It is of high clinical importance to identify the primary lesion and its pathological types for patients with brain metastases (BM). The purpose of this study is to investigate the feasibility and accuracy of differentiating the primary adenocarcinoma (AD) and squamous cell carcinoma (SCC) of non-small-cell lung cancer (NSCLC) for patients with BM based on radiomics from brain contrast-enhanced computer tomography (CECT) images.

Methods

A total of 144 BM patients (94 male, 50 female) were enrolled in this study with 102 with primary lung AD and 42 with SCC, respectively. Radiomics features from manually contoured tumors were extracted using python. Mann–Whitney U test and the least absolute shrinkage and selection operator (LASSO) logistic regression were applied to select relative radiomics features. Binary logistic regression and support vector machines (SVM) were applied to build models with radiomics features alone and with radiomics features plus age and sex.

Results

Fourteen features were selected from a total of 105 radiomics features for the final model building.

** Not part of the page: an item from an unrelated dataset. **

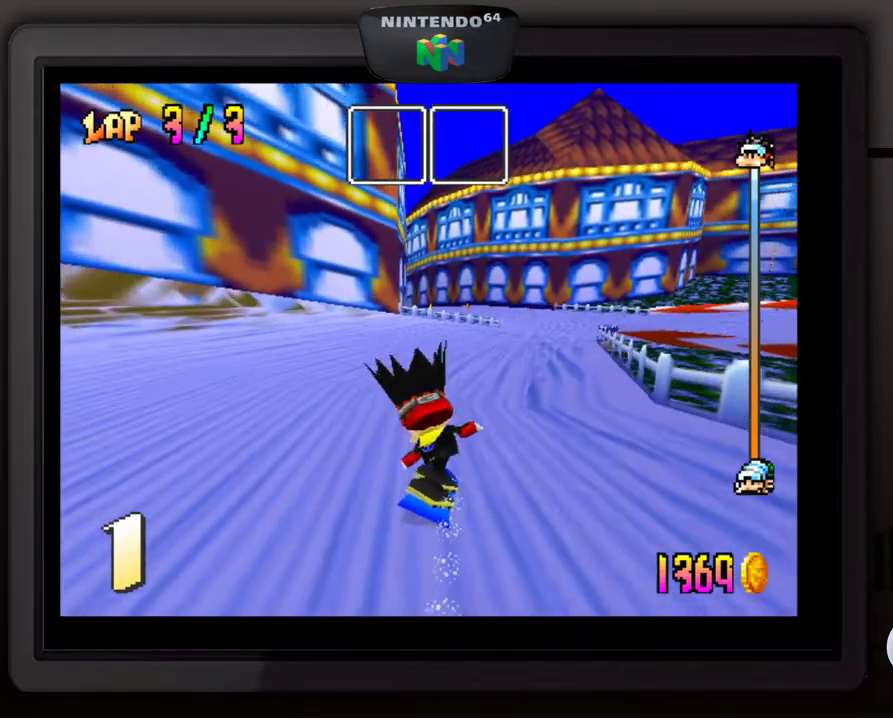
{"buttons": [], "left_stick": "center", "events": [[217, "left_stick", "center"]]}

The area under the curves (AUCs) and accuracy of SVM and binary logistic regression models were 0.765 vs. 0.769, 0.795 vs.0.828, and 0.716 vs. 0.726, 0.768 vs. 0.758, respectively, for models with radiomics features alone and models with radiomics features plus sex and age.

Conclusions

Brain CECT radiomics are promising in differentiating primary AD and SCC to achieve optimal therapeutic management in patients with BM from NSCLC.

Key Points

It is of high clinical importance to identify the primary lesion and its pathological types for patients with brain metastases (BM) to define the prognosis and treatment.

Few studies had investigated the feasibility and accuracy of differentiating the pathological subtypes of primary non-small-cell lung cancer between adenocarcinoma (AD) and squamous cell carcinoma (SCC) for patients with BM based on radiomics from brain contrast-enhanced CT (CECT) images, although CECT images are often the initial imaging modality to screen for metastases and are recommended on equal footing with MRI for the detection of cerebral metastases.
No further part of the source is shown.